## Document
◇ ◇ ◇ ◇
The next question is from the line of Adarsh Parasrampuria from Nomura.
Firstly, on the RBI audit and divergence. I think the FY '17 divergence has been handled or at least addressed very well. Just wanted to understand that you -- we may have concurrent audits for FY '18. And having learned then you had limited chance in FY '17 to see what the regulator was looking at in terms of divergence, how do -- and we kind of draw comfort from the fact that you would have addressed that for FY '18 in any possible manner. If you can give some qualitative comments around that.
Well, that's just a good question. In the fiscal year, we actually, as I mentioned to you, had 2 divergence-related setbacks in April and afterward, so literally 2 inspection outcomes. In a way, it has literally with a gap of 6 months on record. But physically from 1 outcome to the beginning of the new -- next inspection was a gap of only 3 months. So naturally, the bank has been reasonably -- the management has been baptized. The board has been baptized. And I must confess, even the statutory auditors, KPMG, now for the last 2 years have been more than adequately baptized. So literally, the audit committee of the bank, the board of the bank, the management of the bank, the stat auditors of the bank, everybody has deeply dived into RBI, so-called IRAC rules, which naturally have been interpreted by us after 2 setbacks in the last fiscal year. And the level of diligence which is going on, first in-house by the management; two, by the stack auditors; three, also by the ongoing off-site regulatory supervision, which is embedded in the risk-based supervision of Reserve Bank of India; and the on-site is typically about 2.5, 3 months in a fiscal year, has given us enough experience to believe that we understand how RBI is interpreting these IRAC rules and divergences. And with heightened interventions of the stat auditors, naturally, a lot of in-house tests, further upgradation and fine-tuning of broad-approved policies, a lot of measures have been taken. And naturally, the auditors, particularly for the fiscal year ended March '18, have been extremely in depth, extremely diligent in addressing RBI issues and have given us [ on qualified ] opinion, including relating to past loans, past divergences, past assets that were NPA. So all of that has been reviewed. And I think collectively we are now -- we have a full understanding of RBI expectations in this regard.
◇ ◇ ◇ ◇
## Recorded data

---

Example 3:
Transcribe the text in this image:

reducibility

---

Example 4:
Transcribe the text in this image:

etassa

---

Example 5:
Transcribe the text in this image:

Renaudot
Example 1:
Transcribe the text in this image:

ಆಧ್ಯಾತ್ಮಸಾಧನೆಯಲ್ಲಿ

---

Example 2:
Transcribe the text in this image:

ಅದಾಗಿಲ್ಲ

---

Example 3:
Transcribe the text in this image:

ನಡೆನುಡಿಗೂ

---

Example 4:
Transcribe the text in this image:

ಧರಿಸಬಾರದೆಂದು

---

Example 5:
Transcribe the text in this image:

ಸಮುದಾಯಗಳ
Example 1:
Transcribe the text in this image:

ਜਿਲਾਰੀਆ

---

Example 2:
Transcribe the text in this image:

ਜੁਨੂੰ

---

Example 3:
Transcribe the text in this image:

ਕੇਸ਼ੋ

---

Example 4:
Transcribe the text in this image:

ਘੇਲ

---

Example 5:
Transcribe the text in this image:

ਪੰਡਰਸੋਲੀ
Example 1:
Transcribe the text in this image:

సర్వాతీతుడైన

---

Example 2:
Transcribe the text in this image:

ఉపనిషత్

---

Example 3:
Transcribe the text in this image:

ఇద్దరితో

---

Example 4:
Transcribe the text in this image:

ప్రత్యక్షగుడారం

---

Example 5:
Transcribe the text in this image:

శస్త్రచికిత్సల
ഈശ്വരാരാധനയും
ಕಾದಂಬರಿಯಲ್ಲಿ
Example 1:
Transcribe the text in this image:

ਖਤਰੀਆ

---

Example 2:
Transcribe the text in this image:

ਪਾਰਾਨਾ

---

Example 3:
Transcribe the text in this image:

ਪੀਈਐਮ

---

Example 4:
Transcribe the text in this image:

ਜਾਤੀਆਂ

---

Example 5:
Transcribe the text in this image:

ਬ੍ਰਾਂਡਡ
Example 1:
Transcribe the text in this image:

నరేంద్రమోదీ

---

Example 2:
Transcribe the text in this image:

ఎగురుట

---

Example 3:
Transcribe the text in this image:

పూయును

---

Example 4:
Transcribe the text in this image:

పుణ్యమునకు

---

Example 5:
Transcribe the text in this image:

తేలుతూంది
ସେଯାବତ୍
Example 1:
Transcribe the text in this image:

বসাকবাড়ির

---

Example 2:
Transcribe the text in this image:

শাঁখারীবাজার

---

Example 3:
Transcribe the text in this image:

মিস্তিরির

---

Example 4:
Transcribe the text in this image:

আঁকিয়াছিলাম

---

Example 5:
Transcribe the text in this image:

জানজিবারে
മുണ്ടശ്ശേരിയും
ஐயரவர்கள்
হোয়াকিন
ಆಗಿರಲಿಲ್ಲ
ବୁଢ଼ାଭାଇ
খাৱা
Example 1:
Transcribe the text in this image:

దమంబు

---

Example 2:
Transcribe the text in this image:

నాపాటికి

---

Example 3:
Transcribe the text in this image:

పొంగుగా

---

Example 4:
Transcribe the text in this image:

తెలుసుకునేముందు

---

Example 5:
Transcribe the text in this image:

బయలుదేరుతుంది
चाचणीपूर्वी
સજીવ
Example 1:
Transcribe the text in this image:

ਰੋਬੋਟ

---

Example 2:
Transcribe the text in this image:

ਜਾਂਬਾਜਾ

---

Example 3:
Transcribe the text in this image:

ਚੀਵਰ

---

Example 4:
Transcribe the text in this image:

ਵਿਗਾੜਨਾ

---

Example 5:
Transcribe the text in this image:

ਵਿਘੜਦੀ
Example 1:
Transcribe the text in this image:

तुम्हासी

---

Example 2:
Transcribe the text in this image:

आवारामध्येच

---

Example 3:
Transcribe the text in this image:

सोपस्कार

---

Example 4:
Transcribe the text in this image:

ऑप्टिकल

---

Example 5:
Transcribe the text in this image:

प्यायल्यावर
◇ ◇ ◇ ◇
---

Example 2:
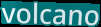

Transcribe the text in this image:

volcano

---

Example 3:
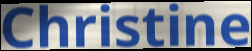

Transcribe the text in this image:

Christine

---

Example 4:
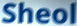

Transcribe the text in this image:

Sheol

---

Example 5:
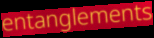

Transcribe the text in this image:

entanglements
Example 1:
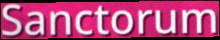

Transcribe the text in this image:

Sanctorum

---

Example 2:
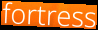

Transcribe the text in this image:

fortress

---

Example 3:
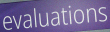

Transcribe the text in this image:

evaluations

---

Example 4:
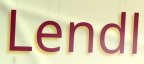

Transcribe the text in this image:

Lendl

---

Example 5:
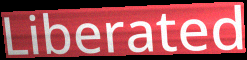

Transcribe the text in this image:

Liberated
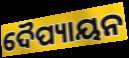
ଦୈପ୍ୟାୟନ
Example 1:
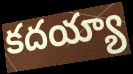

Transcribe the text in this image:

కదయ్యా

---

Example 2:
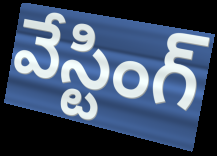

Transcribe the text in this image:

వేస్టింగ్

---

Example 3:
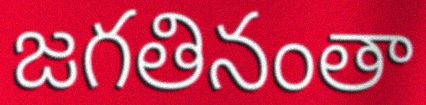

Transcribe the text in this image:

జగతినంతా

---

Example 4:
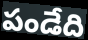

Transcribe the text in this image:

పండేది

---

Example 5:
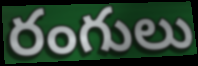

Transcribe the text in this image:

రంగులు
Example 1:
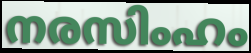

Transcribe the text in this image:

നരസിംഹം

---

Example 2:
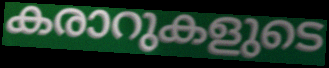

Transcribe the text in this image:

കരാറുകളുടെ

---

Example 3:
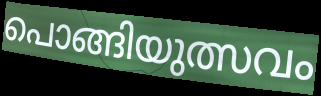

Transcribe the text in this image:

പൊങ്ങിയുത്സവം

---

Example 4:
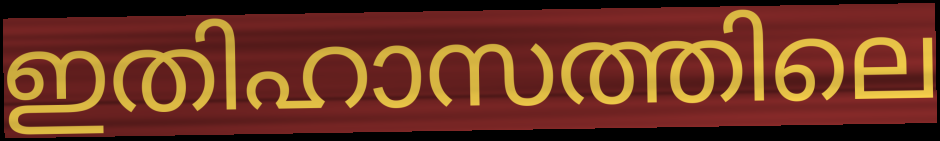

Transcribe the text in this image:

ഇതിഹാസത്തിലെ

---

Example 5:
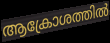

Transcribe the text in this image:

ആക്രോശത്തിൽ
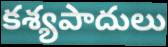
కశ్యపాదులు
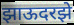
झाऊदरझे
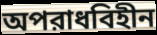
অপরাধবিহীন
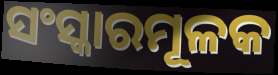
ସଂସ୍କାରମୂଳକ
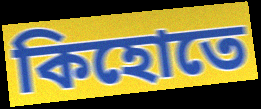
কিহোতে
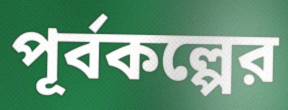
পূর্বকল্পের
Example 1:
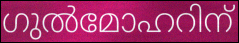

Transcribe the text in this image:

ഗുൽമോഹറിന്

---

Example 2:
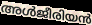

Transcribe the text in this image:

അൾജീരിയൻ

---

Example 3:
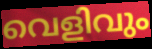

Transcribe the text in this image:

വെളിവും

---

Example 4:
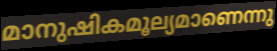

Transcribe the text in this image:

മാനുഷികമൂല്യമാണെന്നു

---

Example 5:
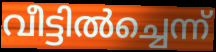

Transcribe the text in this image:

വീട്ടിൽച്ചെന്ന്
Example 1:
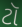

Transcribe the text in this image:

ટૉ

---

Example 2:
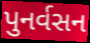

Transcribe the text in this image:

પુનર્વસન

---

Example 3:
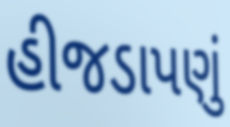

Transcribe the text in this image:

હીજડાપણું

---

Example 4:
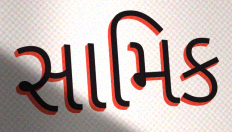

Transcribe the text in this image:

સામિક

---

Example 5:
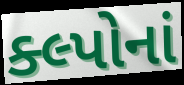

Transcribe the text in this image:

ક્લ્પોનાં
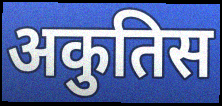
◇ ◇ ◇ ◇
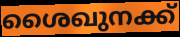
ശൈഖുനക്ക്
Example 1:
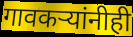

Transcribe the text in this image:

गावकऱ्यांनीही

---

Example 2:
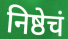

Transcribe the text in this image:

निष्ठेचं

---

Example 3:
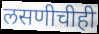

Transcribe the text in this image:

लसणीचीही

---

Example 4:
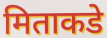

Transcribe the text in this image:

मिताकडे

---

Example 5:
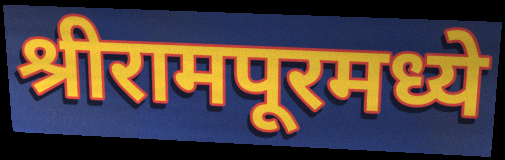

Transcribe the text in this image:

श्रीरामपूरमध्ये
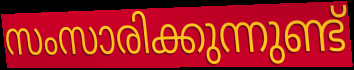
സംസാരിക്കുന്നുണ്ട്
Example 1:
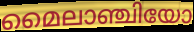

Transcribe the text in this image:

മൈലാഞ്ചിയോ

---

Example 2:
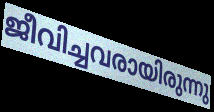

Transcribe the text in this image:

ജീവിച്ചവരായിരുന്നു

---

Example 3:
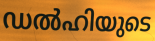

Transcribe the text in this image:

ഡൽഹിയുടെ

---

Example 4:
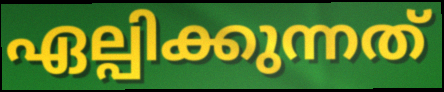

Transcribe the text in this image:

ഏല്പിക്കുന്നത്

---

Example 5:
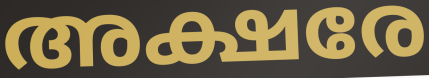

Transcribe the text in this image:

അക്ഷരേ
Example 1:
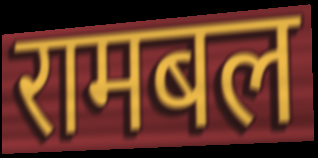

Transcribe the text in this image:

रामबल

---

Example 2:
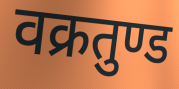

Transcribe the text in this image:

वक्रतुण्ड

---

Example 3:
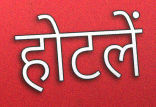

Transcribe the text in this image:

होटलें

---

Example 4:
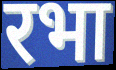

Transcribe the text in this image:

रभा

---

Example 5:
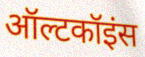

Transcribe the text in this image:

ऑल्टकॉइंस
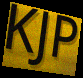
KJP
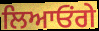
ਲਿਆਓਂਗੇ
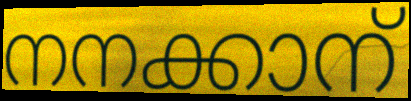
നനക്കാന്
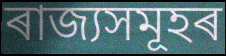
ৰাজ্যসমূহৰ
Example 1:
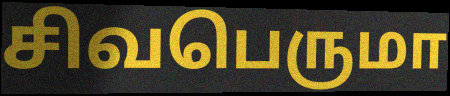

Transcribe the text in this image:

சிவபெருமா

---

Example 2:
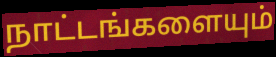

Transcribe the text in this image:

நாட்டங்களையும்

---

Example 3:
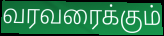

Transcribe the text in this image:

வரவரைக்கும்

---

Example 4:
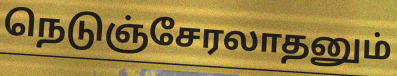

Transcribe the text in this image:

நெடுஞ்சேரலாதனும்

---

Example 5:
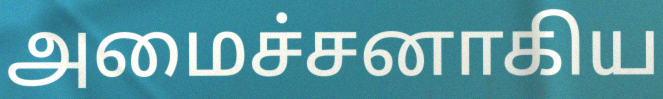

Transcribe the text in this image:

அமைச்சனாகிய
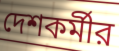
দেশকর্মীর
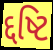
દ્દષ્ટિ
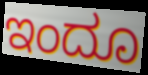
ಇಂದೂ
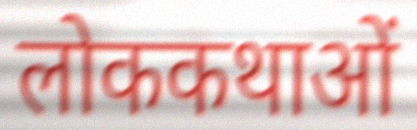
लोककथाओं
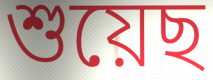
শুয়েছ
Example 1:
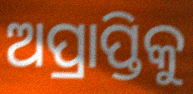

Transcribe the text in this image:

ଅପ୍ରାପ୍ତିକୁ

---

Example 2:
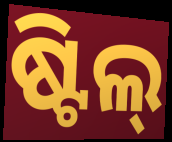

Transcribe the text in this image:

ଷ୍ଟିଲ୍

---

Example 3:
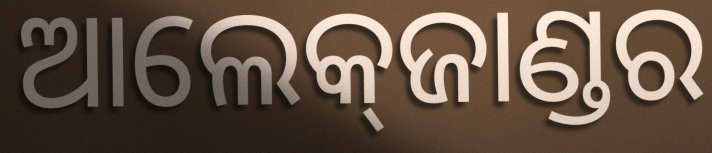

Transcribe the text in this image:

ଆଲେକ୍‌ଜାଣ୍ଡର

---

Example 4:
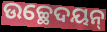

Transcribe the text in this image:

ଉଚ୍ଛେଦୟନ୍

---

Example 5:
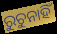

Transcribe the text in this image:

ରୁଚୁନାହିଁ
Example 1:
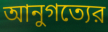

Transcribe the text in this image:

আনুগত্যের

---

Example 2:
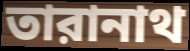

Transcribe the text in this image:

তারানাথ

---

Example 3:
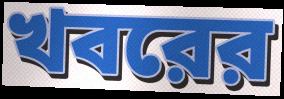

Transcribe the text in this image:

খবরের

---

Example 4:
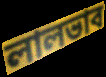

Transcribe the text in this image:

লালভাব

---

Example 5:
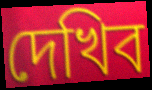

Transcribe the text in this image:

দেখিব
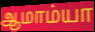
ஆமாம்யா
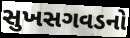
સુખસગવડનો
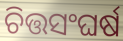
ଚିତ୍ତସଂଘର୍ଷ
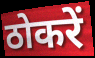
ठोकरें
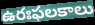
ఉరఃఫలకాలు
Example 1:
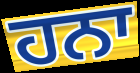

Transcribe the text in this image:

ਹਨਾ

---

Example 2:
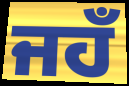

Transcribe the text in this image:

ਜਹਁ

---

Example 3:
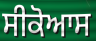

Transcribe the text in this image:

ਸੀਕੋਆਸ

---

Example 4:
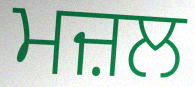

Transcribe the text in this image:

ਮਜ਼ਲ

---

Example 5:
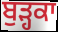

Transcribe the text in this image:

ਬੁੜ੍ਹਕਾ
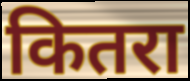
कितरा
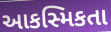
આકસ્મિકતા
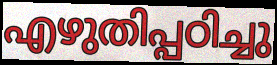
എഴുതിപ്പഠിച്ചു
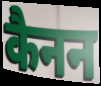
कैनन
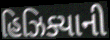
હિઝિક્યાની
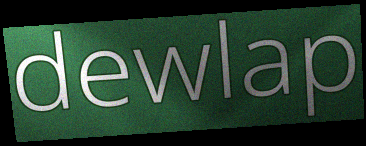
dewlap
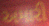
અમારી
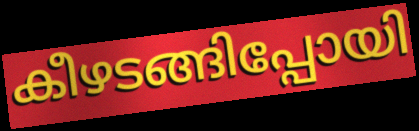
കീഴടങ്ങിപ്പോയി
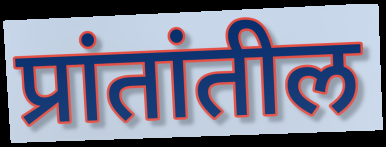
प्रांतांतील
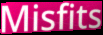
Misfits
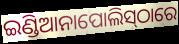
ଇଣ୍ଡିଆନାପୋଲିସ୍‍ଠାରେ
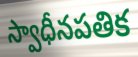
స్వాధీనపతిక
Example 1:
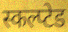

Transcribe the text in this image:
◇ ◇ ◇ ◇
## Work instructions
**a)** According to the transcript, which firm serves as the bank's statutory auditor?
**b)** Quote the transcript word for word, starting at "The next question" and ending at "comments around that.".
**c)** According to the transcript, why does the speaker believe the bank understands how the Reserve Bank of India interprets the IRAC rules and divergences?
The rows are separate material with no connection to the transcript.

## Solutions to the tasks
**a)** KPMG.

**b)**
The next question is from the line of Adarsh Parasrampuria from Nomura.
Firstly, on the RBI audit and divergence. I think the FY '17 divergence has been handled or at least addressed very well. Just wanted to understand that you -- we may have concurrent audits for FY '18. And having learned then you had limited chance in FY '17 to see what the regulator was looking at in terms of divergence, how do -- and we kind of draw comfort from the fact that you would have addressed that for FY '18 in any possible manner. If you can give some qualitative comments around that.

**c)** Several sources have given the bank enough experience to believe it understands that interpretation. These are diligence by management in-house, by the statutory auditors, and through the Reserve Bank of India's ongoing off-site supervision. On-site inspections lasting about 2.5 to 3 months in a fiscal year add to this.